9 Ausgehend davon wäre auch im gegenständlichen Fall die korrekte Vorgangsweise gewesen, über die Beschwerde der revisionswerbenden Parteien gegen die Spruchpunkte IV. der Bescheide des BFA (Aberkennung der aufschiebenden Wirkung) binnen einer Woche mit Erkenntnis abzusprechen. Dass das BVwG stattdessen einen "Beschluss" fasste, mit dem es der Beschwerde die aufschiebende Wirkung gemäß § 18 Abs. 5 BFA-VG nicht zuerkannte und das Verfahren irrigerweise als "Provisorialverfahren" bezeichnete, erweist sich vor diesem Hintergrund zwar als nicht richtig, kann aber letztlich nur als ein Vergreifen in der Form und im Ausdruck betrachtet werden. In der Sache hat das BVwG mit der angefochtenen Entscheidung die Beschwerde gegen die Spruchpunkte IV. der Bescheide des BFA abschlägig erledigt, wogegen sich die Revision auch wendet (ohne die Entscheidungsform zu problematisieren). Gegenstand des Revisionsverfahrens ist daher diese Angelegenheit (vgl. in diesem Sinne bereits VwGH 20.9.2017, Ra 2017/19/0284, 0285).
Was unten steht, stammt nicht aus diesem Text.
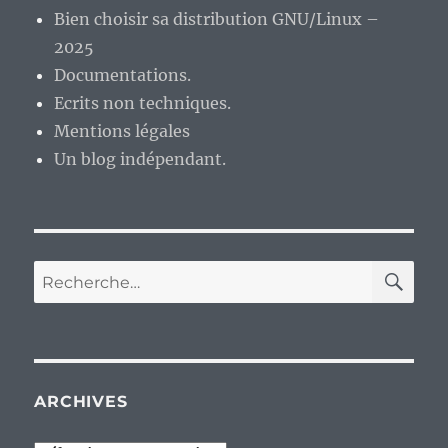
s’y
Bien choisir sa distribution GNU/Linux –
présentent
2025
?
Documentations.
Ecrits non techniques.
Mentions légales
Un blog indépendant.
RE
Recherche
pour :
ARCHIVES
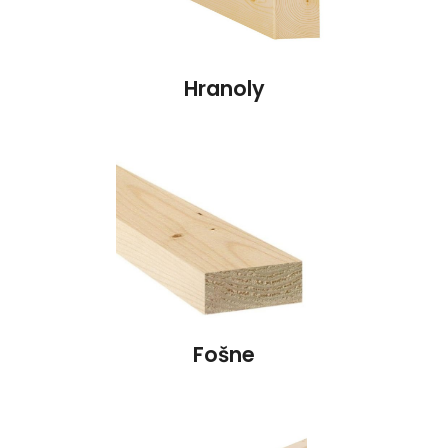
Hranoly
Fošne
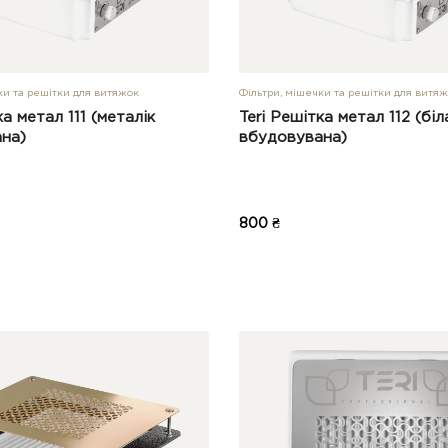
ки та решітки для витяжок
Фільтри, мішечки та решітки для витя
ка метал 111 (металік
Teri Решітка метал 112 (біл
на)
вбудовувана)
800 ₴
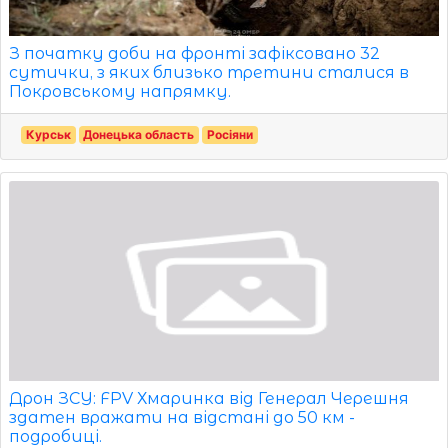
З початку доби на фронті зафіксовано 32
сутички, з яких близько третини сталися в
Покровському напрямку.
Курськ
Донецька область
Росіяни
Дрон ЗСУ: FPV Хмаринка від Генерал Черешня
здатен вражати на відстані до 50 км -
подробиці.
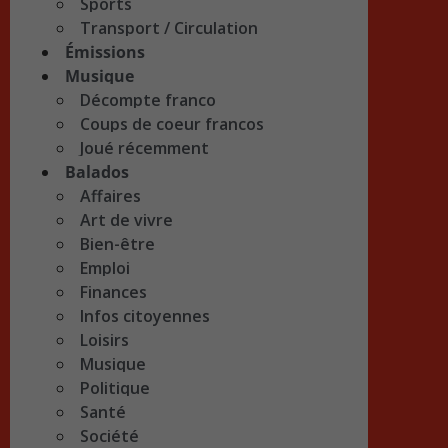
Sports
Transport / Circulation
Émissions
Musique
Décompte franco
Coups de coeur francos
Joué récemment
Balados
Affaires
Art de vivre
Bien-être
Emploi
Finances
Infos citoyennes
Loisirs
Musique
Politique
Santé
Société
10 In der Sache erweist sich die Revision jedenfalls dahingehend im Recht, als die Begründung der angefochtenen Entscheidung eine nachprüfende Kontrolle in Bezug auf die Frage, ob den revisionswerbenden Parteien durch die (sofortige) Abschiebung nach Armenien eine reale Gefahr einer Verletzung von Art. 3 und 8 EMRK bedeuten würde, nicht möglich macht.
11 Die Begründung der Entscheidung beschränkt sich nämlich auf die bloße Wiedergabe des Gesetzestextes des § 18 Abs. 5 BFA-VG einerseits und der nicht näher begründeten Einschätzung, der Akteninhalt und das Vorbringen der Parteien ließen nicht erkennen, dass den revisionswerbenden Parteien im Falle einer Abschiebung insbesondere eine Verletzung von Art. 3 und 8 EMRK drohen könnte. Aus welchen Gründen das BVwG zu dieser Einschätzung gelangte, wird hingegen nicht nachvollziehbar dargestellt. Das ist vor allem deshalb zu beanstanden, weil das Vorbringen der revisionswerbenden Parteien sowohl die Behauptung einer möglichen Verletzung von Art. 3 EMRK (mangelnde Behandlung von Krankheiten der revisionswerbenden Parteien im Herkunftsstaat) als auch von Art. 8 EMRK (Familienleben mit den in Österreich lebenden Angehörigen) enthielt. Auf dieses Vorbringen wurde in der angefochtenen Entscheidung überhaupt nicht eingegangen, sodass diese mit einem relevanten Begründungsmangel belastet ist (vgl. auch dazu den ähnlich gelagerten Fall VwGH 20.9.2017, Ra 2017/19/0284, 0285).
12 Die angefochtene Entscheidung war daher wegen Rechtswidrigkeit infolge Verletzung von Verfahrensvorschriften gemäß § 42 Abs. 2 Z 3 lit. c VwGG aufzuheben.
13 Die Entscheidung über den Aufwandersatz gründet sich auf die §§ 47ff VwGG in Verbindung mit der VwGH-Aufwandersatzverordnung 2014. Da nur eine (gemeinsame) Revision vorliegt, war die Gebühr nach § 24a VwGG nur einmal zu entrichten und daher auch nur einmal zuzuerkennen.